Один раз я вижу, как Магда ползет ко мне с консервной банкой в руках, от которой отражается солнце. Банка сардин. Красному Кресту, сохраняющему нейтралитет, позволили доставить помощь заключенным, и Магда пробилась в очередь и добыла банку сардин. Но нам нечем ее открыть. Это всего лишь еще один оттенок жестокости. Даже благое намерение, хорошее дело становится напрасным. Моя сестра медленно умирает от голода; она сжимает в руке еду. Она вцепилась в жестянку, как однажды не выпускала из рук свои волосы, пытаясь удержать саму себя. Банка рыбных консервов, которую невозможно открыть, – самое человечное, что у нее сейчас есть. Мы уже мертвы и почти мертвы. Не могу понять: я скорее первое или второе?

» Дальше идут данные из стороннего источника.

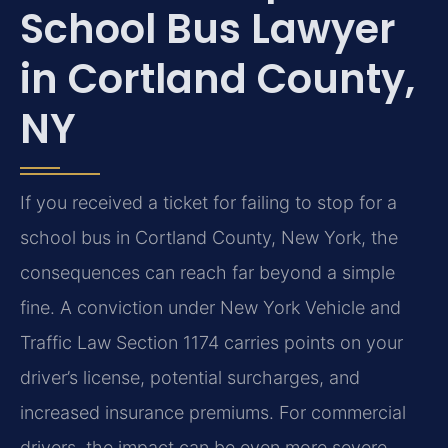
School Bus Lawyer
in Cortland County,
NY
If you received a ticket for failing to stop for a
school bus in Cortland County, New York, the
consequences can reach far beyond a simple
fine. A conviction under New York Vehicle and
Traffic Law Section 1174 carries points on your
driver’s license, potential surcharges, and
increased insurance premiums. For commercial
drivers, the impact can be even more severe.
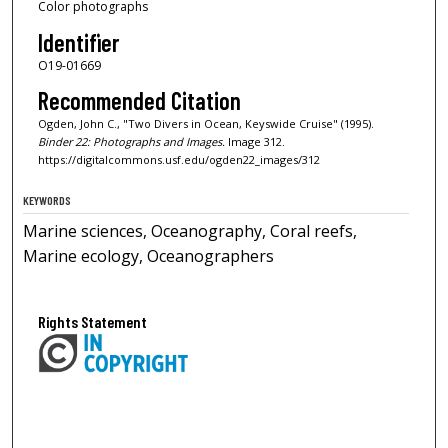
Color photographs
Identifier
O19-01669
Recommended Citation
Ogden, John C., "Two Divers in Ocean, Keyswide Cruise" (1995).
Binder 22: Photographs and Images.
Image 312.
https://digitalcommons.usf.edu/ogden22_images/312
KEYWORDS
Marine sciences, Oceanography, Coral reefs,
Marine ecology, Oceanographers
Rights Statement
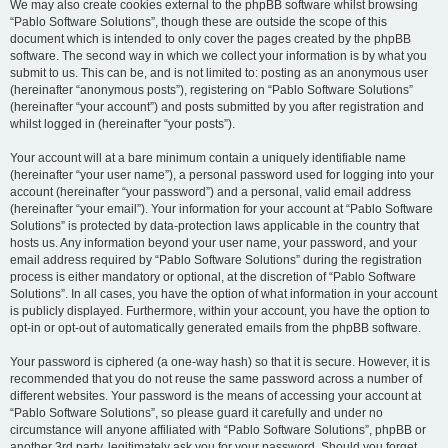
We may also create cookies external to the phpBB software whilst browsing
“Pablo Software Solutions”, though these are outside the scope of this
document which is intended to only cover the pages created by the phpBB
software. The second way in which we collect your information is by what you
submit to us. This can be, and is not limited to: posting as an anonymous user
(hereinafter “anonymous posts”), registering on “Pablo Software Solutions”
(hereinafter “your account”) and posts submitted by you after registration and
whilst logged in (hereinafter “your posts”).
Your account will at a bare minimum contain a uniquely identifiable name
(hereinafter “your user name”), a personal password used for logging into your
account (hereinafter “your password”) and a personal, valid email address
(hereinafter “your email”). Your information for your account at “Pablo Software
Solutions” is protected by data-protection laws applicable in the country that
hosts us. Any information beyond your user name, your password, and your
email address required by “Pablo Software Solutions” during the registration
process is either mandatory or optional, at the discretion of “Pablo Software
Solutions”. In all cases, you have the option of what information in your account
is publicly displayed. Furthermore, within your account, you have the option to
opt-in or opt-out of automatically generated emails from the phpBB software.
Your password is ciphered (a one-way hash) so that it is secure. However, it is
recommended that you do not reuse the same password across a number of
different websites. Your password is the means of accessing your account at
“Pablo Software Solutions”, so please guard it carefully and under no
circumstance will anyone affiliated with “Pablo Software Solutions”, phpBB or
another 3rd party, legitimately ask you for your password. Should you forget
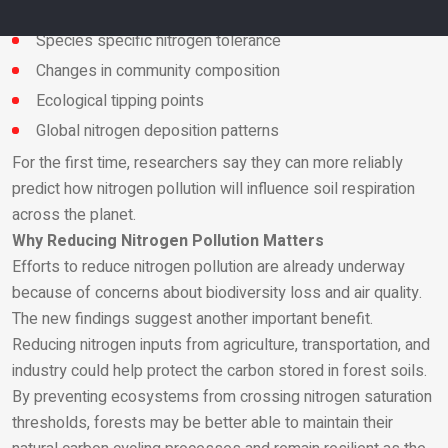
Biochemical limits
Species specific nitrogen tolerance
Changes in community composition
Email
Ecological tipping points
Global nitrogen deposition patterns
For the first time, researchers say they can more reliably
predict how nitrogen pollution will influence soil respiration
across the planet.
Why Reducing Nitrogen Pollution Matters
Efforts to reduce nitrogen pollution are already underway
because of concerns about biodiversity loss and air quality.
The new findings suggest another important benefit.
Reducing nitrogen inputs from agriculture, transportation, and
industry could help protect the carbon stored in forest soils.
By preventing ecosystems from crossing nitrogen saturation
thresholds, forests may be better able to maintain their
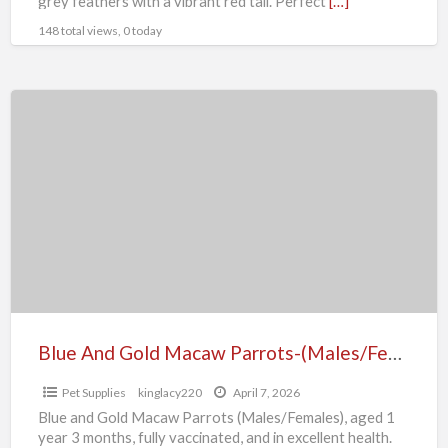
grey feathers with a vibrant red tail. Perfect
[…]
148 total views, 0 today
Blue
And
Gold
Macaw
Parrots-
(Males/Females)
Blue And Gold Macaw Parrots-(Males/Females)
Pet Supplies
kinglacy220
April 7, 2026
Blue and Gold Macaw Parrots (Males/Females), aged 1
year 3 months, fully vaccinated, and in excellent health.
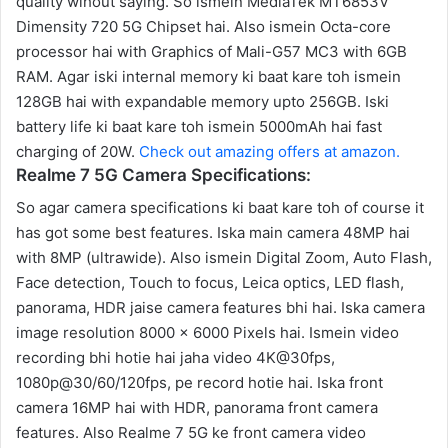
quality wihout saying. So ismein MediaTek MT6853V
Dimensity 720 5G Chipset hai. Also ismein Octa-core
processor hai with Graphics of Mali-G57 MC3 with 6GB
RAM. Agar iski internal memory ki baat kare toh ismein
128GB hai with expandable memory upto 256GB. Iski
battery life ki baat kare toh ismein 5000mAh hai fast
charging of 20W.
Check out amazing offers at amazon.
Realme 7 5G Camera Specifications:
So agar camera specifications ki baat kare toh of course it
has got some best features. Iska main camera 48MP hai
with 8MP (ultrawide). Also ismein Digital Zoom, Auto Flash,
Face detection, Touch to focus, Leica optics, LED flash,
panorama, HDR jaise camera features bhi hai. Iska camera
image resolution 8000 x 6000 Pixels hai. Ismein video
recording bhi hotie hai jaha video 4K@30fps,
1080p@30/60/120fps, pe record hotie hai. Iska front
camera 16MP hai with HDR, panorama front camera
features. Also Realme 7 5G ke front camera video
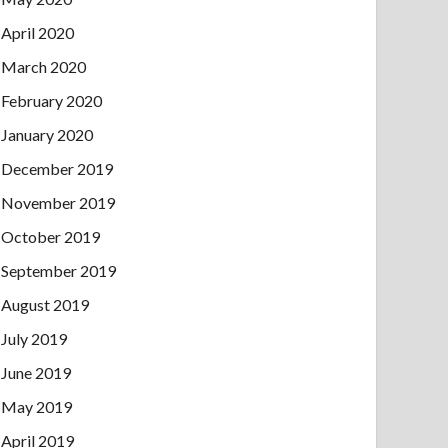
April 2020
March 2020
February 2020
January 2020
December 2019
November 2019
October 2019
September 2019
August 2019
July 2019
June 2019
May 2019
April 2019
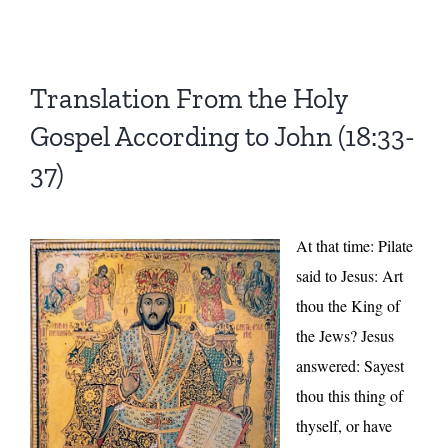
Translation From the Holy
Gospel According to John (18:33-
37)
At that time: Pilate
said to Jesus: Art
thou the King of
the Jews? Jesus
answered: Sayest
thou this thing of
thyself, or have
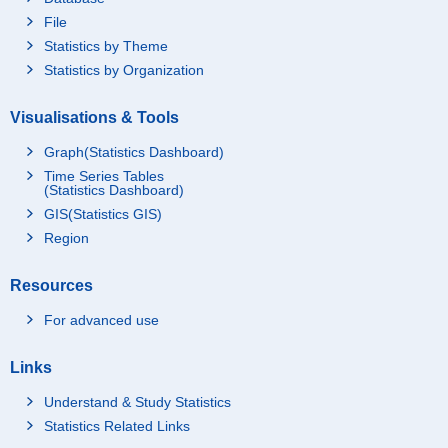
File
Statistics by Theme
Statistics by Organization
Visualisations & Tools
Graph(Statistics Dashboard)
Time Series Tables
(Statistics Dashboard)
GIS(Statistics GIS)
Region
Resources
For advanced use
Links
Understand & Study Statistics
Statistics Related Links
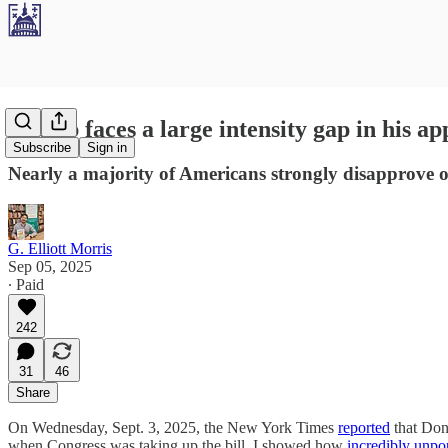
Trump faces a large intensity gap in his ap
Subscribe
Sign in
Nearly a majority of Americans strongly disapprove of 
G. Elliott Morris
Sep 05, 2025
∙ Paid
242
31
46
Share
On Wednesday, Sept. 3, 2025, the New York Times
reported
that Dona
when Congress was taking up the bill, I showed how
incredibly unpo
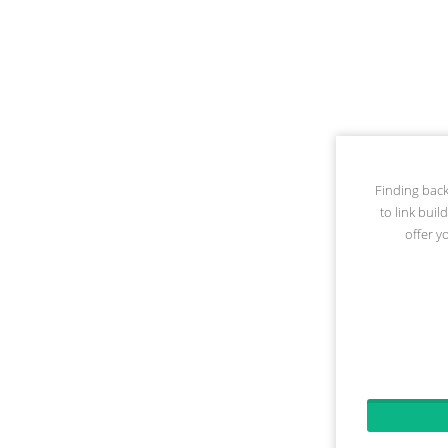
Finding back
to link buil
offer y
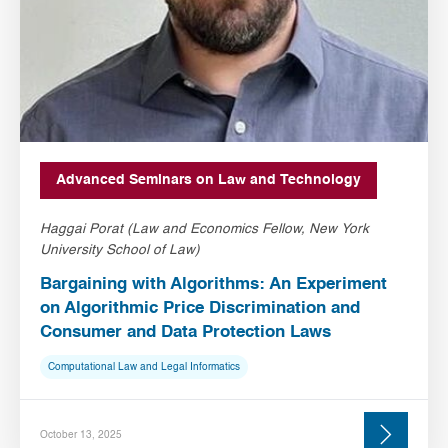
Advanced Seminars on Law and Technology
Haggai Porat (Law and Economics Fellow, New York
University School of Law)
Bargaining with Algorithms: An Experiment
on Algorithmic Price Discrimination and
Consumer and Data Protection Laws
Computational Law and Legal Informatics
October 13, 2025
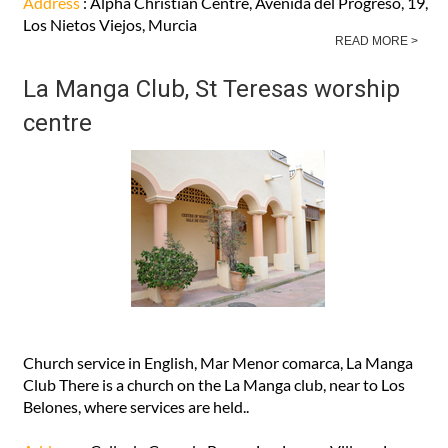
Address
: Alpha Christian Centre, Avenida del Progreso, 19,
Los Nietos Viejos, Murcia
READ MORE >
La Manga Club, St Teresas worship
centre
Church service in English, Mar Menor comarca, La Manga
Club There is a church on the La Manga club, near to Los
Belones, where services are held..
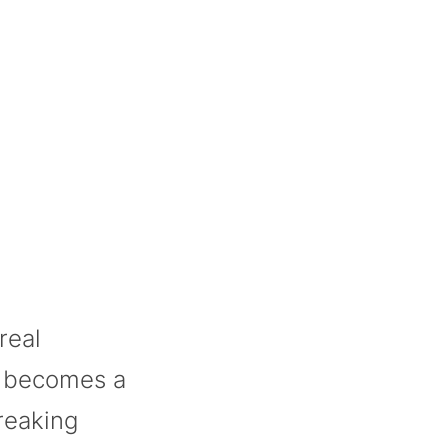
real
e becomes a
reaking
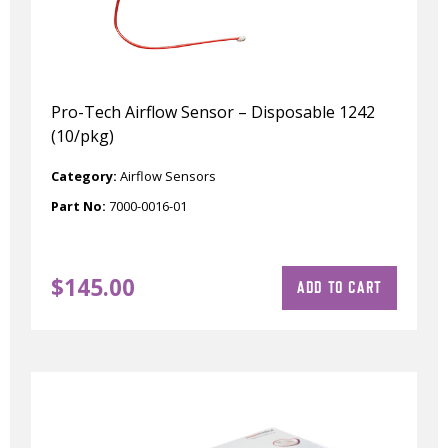
Pro-Tech Airflow Sensor – Disposable 1242
(10/pkg)
Category:
Airflow Sensors
Part No:
7000-0016-01
$
145.00
ADD TO CART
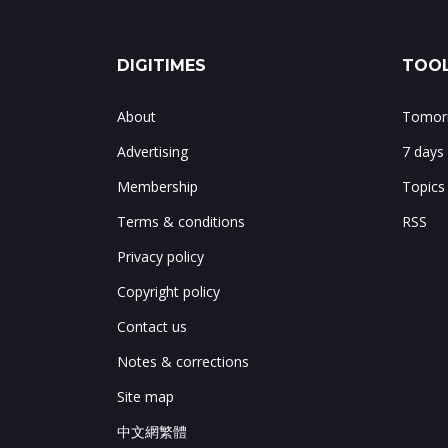
DIGITIMES
TOOL
About
Tomorr
Advertising
7 days
Membership
Topics
Terms & conditions
RSS
Privacy policy
Copyright policy
Contact us
Notes & corrections
Site map
中文網繁體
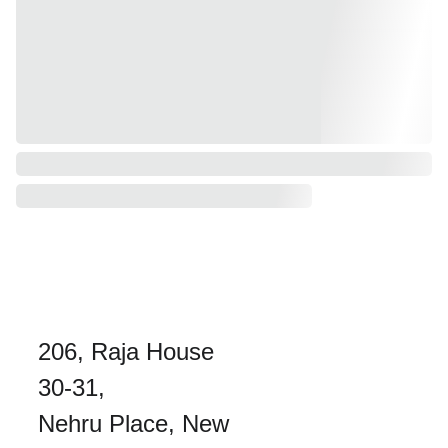
206, Raja House 
30-31, 
Nehru Place, New 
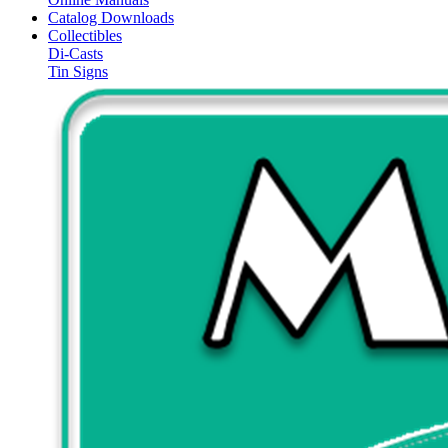
Catalog Downloads
Collectibles
Di-Casts
Tin Signs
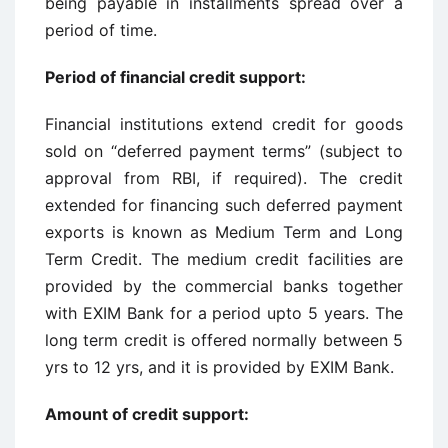
being payable in installments spread over a
period of time.
Period of financial credit support
:
Financial institutions extend credit for goods
sold on “deferred payment terms” (subject to
approval from RBI, if required). The credit
extended for financing such deferred payment
exports is known as Medium Term and Long
Term Credit. The medium credit facilities are
provided by the commercial banks together
with EXIM Bank for a period upto 5 years. The
long term credit is offered normally between 5
yrs to 12 yrs, and it is provided by EXIM Bank.
Amount of credit support
:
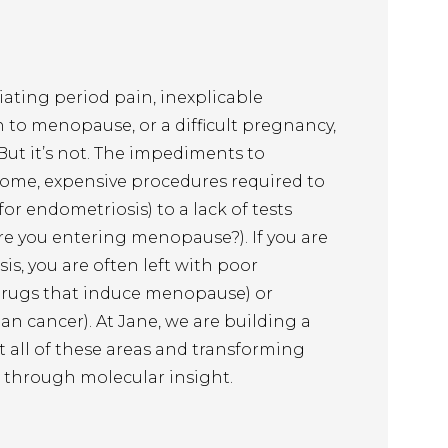
ating period pain, inexplicable 
n to menopause, or a difficult pregnancy, 
 But it’s not. The impediments to 
ome, expensive procedures required to 
or endometriosis) to a lack of tests 
re you entering menopause?). If you are 
s, you are often left with poor 
drugs that induce menopause) or 
an cancer). At Jane, we are building a 
all of these areas and transforming 
 through molecular insight.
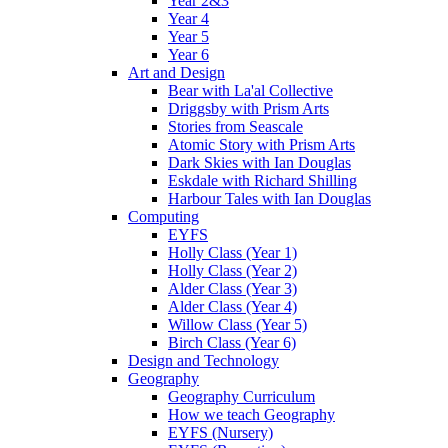
Year 2&3
Year 4
Year 5
Year 6
Art and Design
Bear with La'al Collective
Driggsby with Prism Arts
Stories from Seascale
Atomic Story with Prism Arts
Dark Skies with Ian Douglas
Eskdale with Richard Shilling
Harbour Tales with Ian Douglas
Computing
EYFS
Holly Class (Year 1)
Holly Class (Year 2)
Alder Class (Year 3)
Alder Class (Year 4)
Willow Class (Year 5)
Birch Class (Year 6)
Design and Technology
Geography
Geography Curriculum
How we teach Geography
EYFS (Nursery)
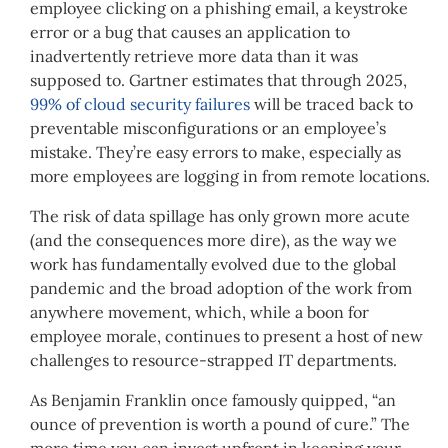
employee clicking on a phishing email, a keystroke
error or a bug that causes an application to
inadvertently retrieve more data than it was
supposed to. Gartner estimates that through 2025,
99% of cloud security failures
will be traced back to
preventable misconfigurations or an employee’s
mistake. They’re easy errors to make, especially as
more employees are logging in from remote locations.
The risk of data spillage has only grown more acute
(and the consequences more dire), as the way we
work has fundamentally evolved due to the global
pandemic and the broad adoption of the work from
anywhere movement, which, while a boon for
employee morale, continues to present a host of new
challenges to resource-strapped IT departments.
As Benjamin Franklin once famously quipped, “an
ounce of prevention is worth a pound of cure.” The
more time you can invest upfront in keeping your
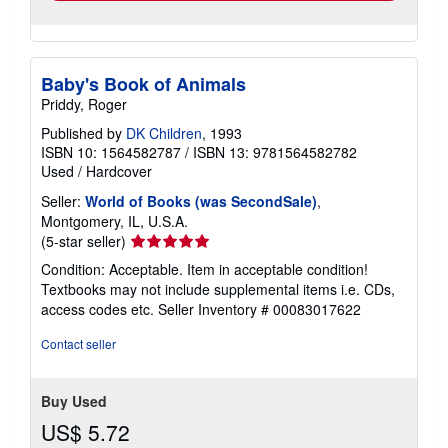
Baby's Book of Animals
Priddy, Roger
Published by
DK Children
, 1993
ISBN 10: 1564582787
/
ISBN 13: 9781564582782
Used
/
Hardcover
Seller:
World of Books (was SecondSale)
,
Montgomery, IL, U.S.A.
Seller
(5-star seller)
rating
Condition: Acceptable. Item in acceptable condition!
5
Textbooks may not include supplemental items i.e. CDs,
out
access codes etc.
Seller Inventory # 00083017622
of
5
Contact seller
stars
Buy Used
US$ 5.72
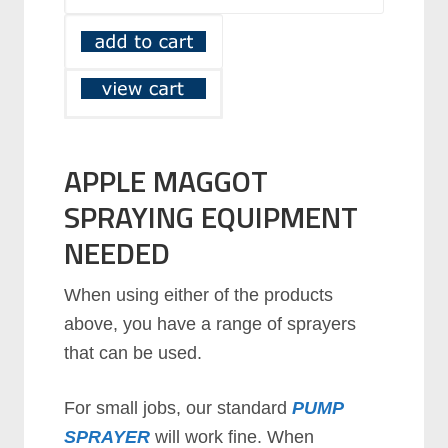
APPLE MAGGOT
SPRAYING EQUIPMENT
NEEDED
When using either of the products
above, you have a range of sprayers
that can be used.
For small jobs, our standard
PUMP
SPRAYER
will work fine. When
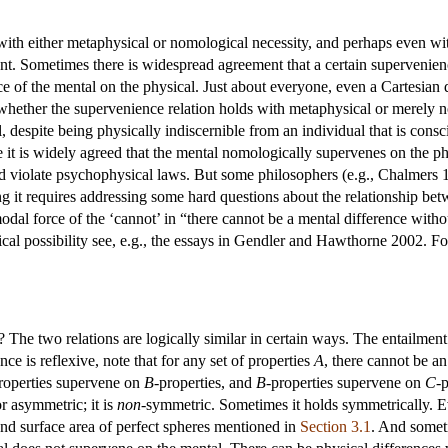
with either metaphysical or nomological necessity, and perhaps even wi
ant. Sometimes there is widespread agreement that a certain supervenienc
e of the mental on the physical. Just about everyone, even a Cartesian d
 whether the supervenience relation holds with metaphysical or merely 
l, despite being physically indiscernible from an individual that is co
 it is widely agreed that the mental nomologically supervenes on the ph
d violate psychophysical laws. But some philosophers (e.g., Chalmers 1
ing it requires addressing some hard questions about the relationship bet
modal force of the ‘cannot’ in “there cannot be a mental difference witho
al possibility see, e.g., the essays in Gendler and Hawthorne 2002. Fo
 The two relations are logically similar in certain ways. The entailment 
ce is reflexive, note that for any set of properties
A
, there cannot be a
roperties supervene on
B
-properties, and
B
-properties supervene on
C
-
r asymmetric; it is
non
-symmetric. Sometimes it holds symmetrically. Ev
and surface area of perfect spheres mentioned in
Section 3.1
. And somet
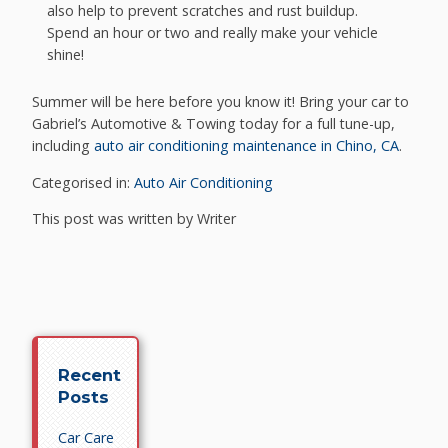
also help to prevent scratches and rust buildup.
Spend an hour or two and really make your vehicle
shine!
Summer will be here before you know it! Bring your car to
Gabriel’s Automotive & Towing today for a full tune-up,
including
auto air conditioning maintenance in Chino, CA
.
Categorised in:
Auto Air Conditioning
This post was written by Writer
Recent
Posts
Car Care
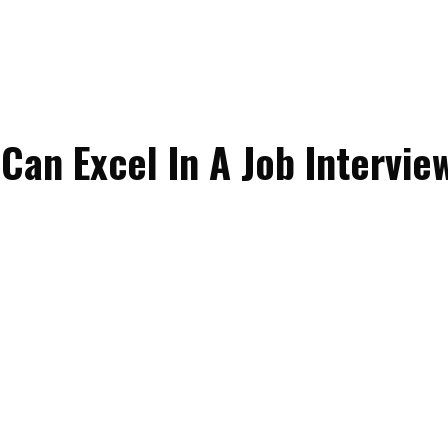
Can Excel In A Job Intervie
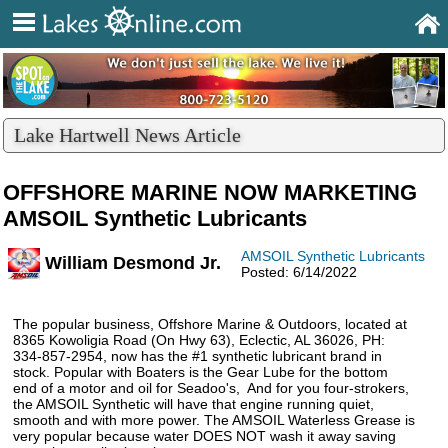
Lake Hartwell News Article
OFFSHORE MARINE NOW MARKETING
AMSOIL Synthetic Lubricants
AMSOIL Synthetic Lubricants
William Desmond Jr.
Posted: 6/14/2022
The popular business, Offshore Marine & Outdoors, located at
8365 Kowoligia Road (On Hwy 63), Eclectic, AL 36026, PH:
334-857-2954, now has the #1 synthetic lubricant brand in
stock. Popular with Boaters is the Gear Lube for the bottom
end of a motor and oil for Seadoo's, And for you four-strokers,
the AMSOIL Synthetic will have that engine running quiet,
smooth and with more power. The AMSOIL Waterless Grease is
very popular because water DOES NOT wash it away saving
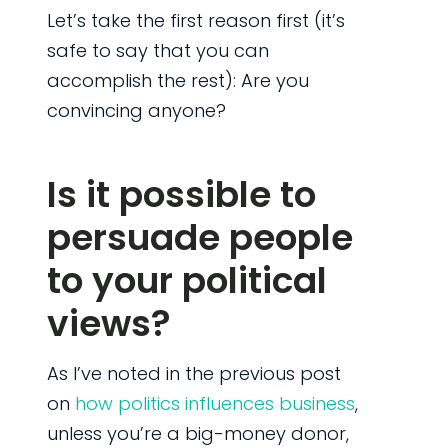
Let’s take the first reason first (it’s
safe to say that you can
accomplish the rest): Are you
convincing anyone?
Is it possible to
persuade people
to your political
views?
As I’ve noted in the previous post
on
how politics influences business
,
unless you’re a big-money donor,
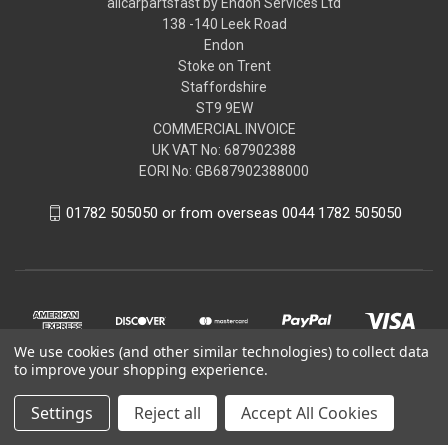
allcarpartsfast by Endon Services Ltd
138 -140 Leek Road
Endon
Stoke on Trent
Staffordshire
ST9 9EW
COMMERCIAL INVOICE
UK VAT No: 687902388
EORI No: GB687902388000
01782 505050 or from overseas 0044 1782 505050
We use cookies (and other similar technologies) to collect data
to improve your shopping experience.
Settings
Reject all
Accept All Cookies
© 2026 allcarpartsfast by Endon Services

Краем сознания я замечаю, что дни и ночи сменяют друг друга. Когда открываю глаза, то не знаю, спала ли я или была в обмороке и как долго. Я не нахожу сил спрашивать – долго ли? Иногда я чувствую, как дышу. Временами пытаюсь приподнять голову, чтобы посмотреть, где Магда. Иногда не могу даже подумать о ее имени.